Figure out what could make meetings better than the next time and experiment with that. Another thing you can do is, let's say it's a meeting that's on a regular basis.

Do what we call a ritual reset here at Atlassian. If you go to our Team Playbook, you'll find the ritual reset play. It's a fantastic play that allows you to kind of take a meta view of your meetings.

And saying hey if I were to reexamine all these meetings, what would I keep because I think they're super valuable? What would I maybe change because I still need that but something needs to change? And ultimately what should I get rid of? Maybe that could be more of an email. What could be async here?

Actually a great story for you here is I have a customer I've been working with in telecom that actually found themselves in need of kind of fixing up some of their meetings.

What ended up happening is they said you know, what? We'd love to try this ritual reset play out. And so they actually went and spent about an hour, which is all the time it takes running through that play.

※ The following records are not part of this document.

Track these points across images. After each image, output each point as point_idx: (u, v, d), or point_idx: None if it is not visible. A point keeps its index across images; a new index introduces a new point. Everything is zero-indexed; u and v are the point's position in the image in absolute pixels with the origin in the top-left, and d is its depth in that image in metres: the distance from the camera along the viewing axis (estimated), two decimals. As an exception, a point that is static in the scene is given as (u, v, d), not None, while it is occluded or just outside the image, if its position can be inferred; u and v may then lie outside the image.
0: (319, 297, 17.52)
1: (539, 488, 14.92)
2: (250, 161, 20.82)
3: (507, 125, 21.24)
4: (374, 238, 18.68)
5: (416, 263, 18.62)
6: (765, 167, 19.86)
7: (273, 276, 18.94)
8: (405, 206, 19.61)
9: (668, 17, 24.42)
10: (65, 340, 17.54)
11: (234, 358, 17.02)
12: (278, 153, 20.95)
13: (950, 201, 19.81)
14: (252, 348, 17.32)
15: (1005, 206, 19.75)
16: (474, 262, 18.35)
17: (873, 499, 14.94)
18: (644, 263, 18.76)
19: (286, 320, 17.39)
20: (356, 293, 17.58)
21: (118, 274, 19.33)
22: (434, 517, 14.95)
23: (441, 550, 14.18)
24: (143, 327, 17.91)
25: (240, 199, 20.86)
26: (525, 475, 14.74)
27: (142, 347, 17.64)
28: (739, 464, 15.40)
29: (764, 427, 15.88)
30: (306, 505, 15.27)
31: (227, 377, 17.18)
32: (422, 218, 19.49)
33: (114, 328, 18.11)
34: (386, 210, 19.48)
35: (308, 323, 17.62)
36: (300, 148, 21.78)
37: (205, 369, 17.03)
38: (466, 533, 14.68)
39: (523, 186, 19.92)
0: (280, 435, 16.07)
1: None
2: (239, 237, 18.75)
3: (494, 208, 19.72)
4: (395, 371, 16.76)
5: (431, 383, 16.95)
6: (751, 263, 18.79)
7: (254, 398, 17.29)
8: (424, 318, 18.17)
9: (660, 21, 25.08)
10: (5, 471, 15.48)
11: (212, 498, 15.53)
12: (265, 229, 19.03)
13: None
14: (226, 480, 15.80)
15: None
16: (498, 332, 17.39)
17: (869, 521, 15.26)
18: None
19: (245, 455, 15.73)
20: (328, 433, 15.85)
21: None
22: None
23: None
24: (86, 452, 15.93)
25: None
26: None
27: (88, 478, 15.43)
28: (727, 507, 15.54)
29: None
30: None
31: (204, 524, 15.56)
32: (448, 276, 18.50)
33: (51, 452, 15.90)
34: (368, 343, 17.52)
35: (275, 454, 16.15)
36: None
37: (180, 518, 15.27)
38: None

And the next day I actually got an email from that team that says, "Hey, I just want to say running this play kind of changed our perspective on how we meet. It allowed us to really take a look and say is this meeting worthwhile or should we change it up? Should we remove it?"

And from there, they were able to kind of really change how they work together all of a sudden now, they've introduced some new ways of working. They've opened up their minds saying we can collaborate differently.

So explore things like our ritual reset because it's incredibly powerful to actually look and say, "Hey, is this the best use of our time?" And maybe it is, let's get a little bit better at it.